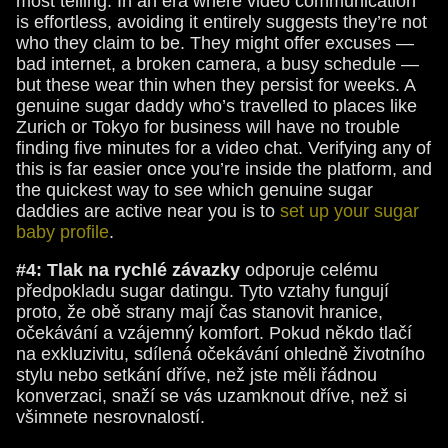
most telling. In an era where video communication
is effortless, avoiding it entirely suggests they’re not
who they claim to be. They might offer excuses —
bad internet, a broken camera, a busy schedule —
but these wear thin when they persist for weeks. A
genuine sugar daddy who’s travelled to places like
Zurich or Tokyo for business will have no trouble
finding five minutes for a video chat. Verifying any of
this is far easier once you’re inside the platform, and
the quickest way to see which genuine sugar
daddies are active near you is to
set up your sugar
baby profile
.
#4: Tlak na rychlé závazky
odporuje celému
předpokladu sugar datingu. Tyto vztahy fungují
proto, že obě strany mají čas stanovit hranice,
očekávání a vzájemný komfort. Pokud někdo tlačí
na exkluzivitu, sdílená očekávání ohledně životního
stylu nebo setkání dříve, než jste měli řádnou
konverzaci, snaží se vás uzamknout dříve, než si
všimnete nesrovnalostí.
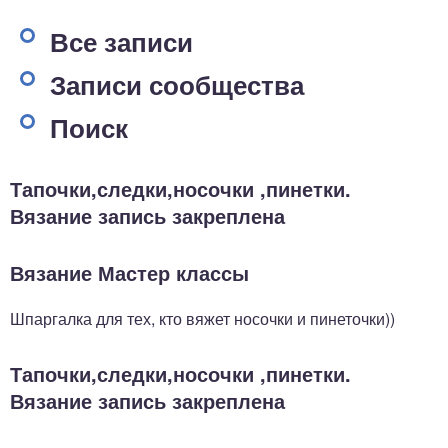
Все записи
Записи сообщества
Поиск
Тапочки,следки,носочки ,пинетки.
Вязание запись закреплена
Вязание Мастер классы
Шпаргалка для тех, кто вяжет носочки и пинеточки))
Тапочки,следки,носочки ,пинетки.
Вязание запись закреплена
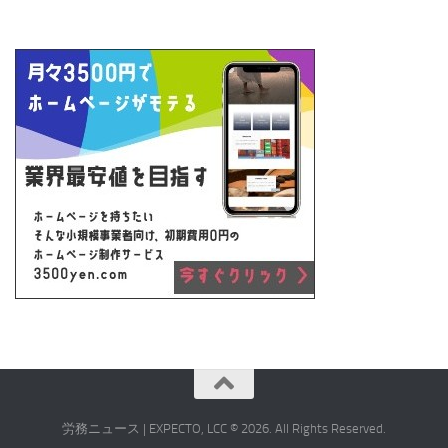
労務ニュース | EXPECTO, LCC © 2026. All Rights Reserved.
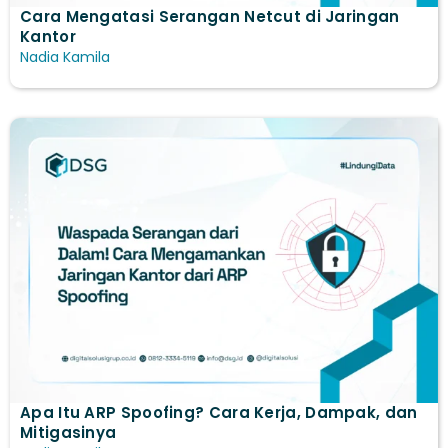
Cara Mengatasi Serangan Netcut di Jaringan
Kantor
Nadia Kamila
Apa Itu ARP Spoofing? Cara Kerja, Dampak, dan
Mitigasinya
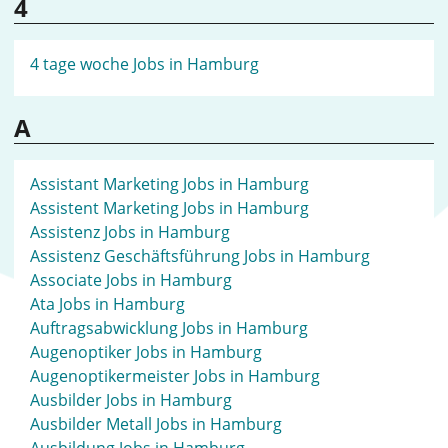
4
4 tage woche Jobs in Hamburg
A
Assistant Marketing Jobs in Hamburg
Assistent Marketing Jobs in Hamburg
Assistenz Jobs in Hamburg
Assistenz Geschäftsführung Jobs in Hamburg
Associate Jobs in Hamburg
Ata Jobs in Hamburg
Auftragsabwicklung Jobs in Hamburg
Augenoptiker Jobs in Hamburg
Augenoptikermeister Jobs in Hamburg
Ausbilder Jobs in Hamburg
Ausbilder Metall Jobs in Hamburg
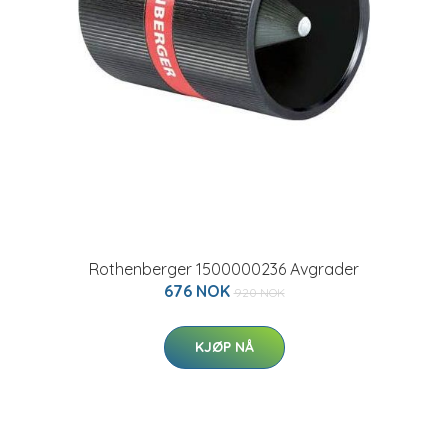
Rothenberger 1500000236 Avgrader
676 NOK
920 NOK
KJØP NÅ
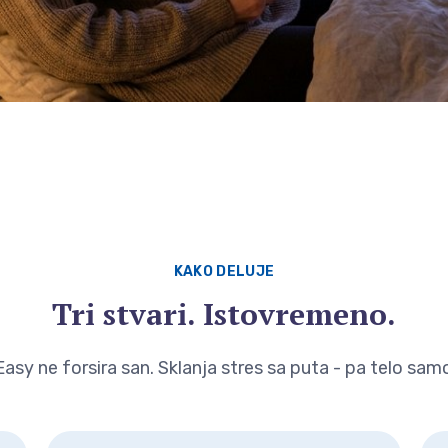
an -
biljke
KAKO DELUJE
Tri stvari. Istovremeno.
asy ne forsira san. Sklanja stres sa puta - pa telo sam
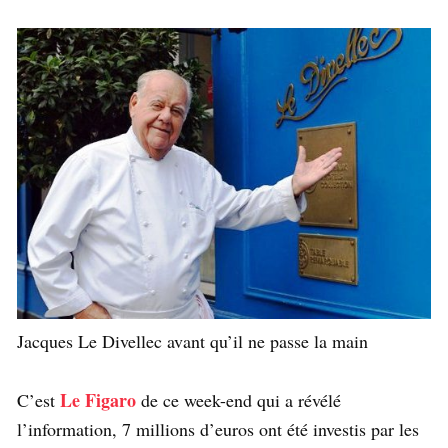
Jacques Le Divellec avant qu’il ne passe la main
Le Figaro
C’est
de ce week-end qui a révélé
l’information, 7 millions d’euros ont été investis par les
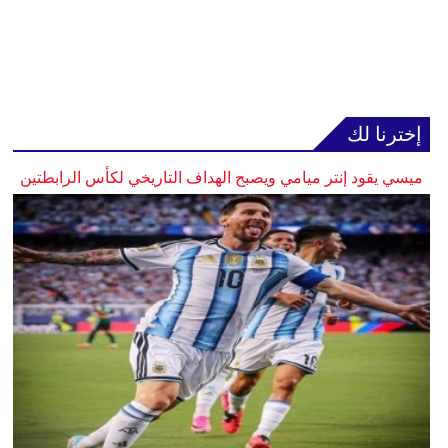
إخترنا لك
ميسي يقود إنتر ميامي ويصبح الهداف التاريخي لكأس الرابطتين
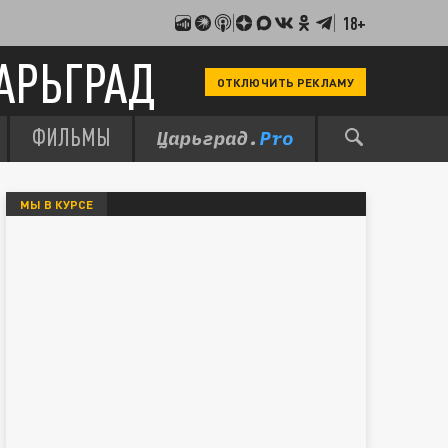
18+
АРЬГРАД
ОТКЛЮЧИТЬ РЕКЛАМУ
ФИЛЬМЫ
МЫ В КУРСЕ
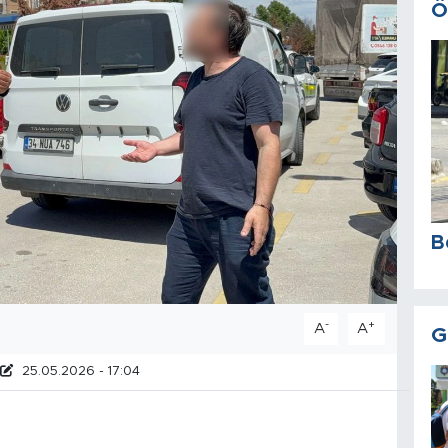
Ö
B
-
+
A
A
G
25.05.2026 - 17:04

------------------------------

| How to complete this task |
Strip out the pictures and quote the remaining data word for word.

| Solution for this exercise |
most telling. In an era where video communication
is effortless, avoiding it entirely suggests they’re not
who they claim to be. They might offer excuses —
bad internet, a broken camera, a busy schedule —
but these wear thin when they persist for weeks. A
genuine sugar daddy who’s travelled to places like
Zurich or Tokyo for business will have no trouble
finding five minutes for a video chat. Verifying any of
this is far easier once you’re inside the platform, and
the quickest way to see which genuine sugar
daddies are active near you is to
set up your sugar
baby profile
.
#4: Tlak na rychlé závazky
odporuje celému
předpokladu sugar datingu. Tyto vztahy fungují
proto, že obě strany mají čas stanovit hranice,
očekávání a vzájemný komfort. Pokud někdo tlačí
na exkluzivitu, sdílená očekávání ohledně životního
stylu nebo setkání dříve, než jste měli řádnou
konverzaci, snaží se vás uzamknout dříve, než si
všimnete nesrovnalostí.
Все записи
Записи сообщества
Поиск
Тапочки,следки,носочки ,пинетки.
Вязание запись закреплена
Вязание Мастер классы
Шпаргалка для тех, кто вяжет носочки и пинеточки))
Тапочки,следки,носочки ,пинетки.
Вязание запись закреплена
労務ニュース | EXPECTO, LCC © 2026. All Rights Reserved.
Cara Mengatasi Serangan Netcut di Jaringan
Kantor
Nadia Kamila
Apa Itu ARP Spoofing? Cara Kerja, Dampak, dan
Mitigasinya
4
4 tage woche Jobs in Hamburg
A
Assistant Marketing Jobs in Hamburg
Assistent Marketing Jobs in Hamburg
Assistenz Jobs in Hamburg
Assistenz Geschäftsführung Jobs in Hamburg
Associate Jobs in Hamburg
Ata Jobs in Hamburg
Auftragsabwicklung Jobs in Hamburg
Augenoptiker Jobs in Hamburg
Augenoptikermeister Jobs in Hamburg
Ausbilder Jobs in Hamburg
Ausbilder Metall Jobs in Hamburg
Rothenberger 1500000236 Avgrader
676 NOK
920 NOK
KJØP NÅ
an -
biljke
KAKO DELUJE
Tri stvari. Istovremeno.
asy ne forsira san. Sklanja stres sa puta - pa telo sam
Jacques Le Divellec avant qu’il ne passe la main
Le Figaro
C’est
de ce week-end qui a révélé
l’information, 7 millions d’euros ont été investis par les
إخترنا لك
ميسي يقود إنتر ميامي ويصبح الهداف التاريخي لكأس الرابطتين
18+
АРЬГРАД
ОТКЛЮЧИТЬ РЕКЛАМУ
ФИЛЬМЫ
МЫ В КУРСЕ
Ö
B
-
+
A
A
G
25.05.2026 - 17:04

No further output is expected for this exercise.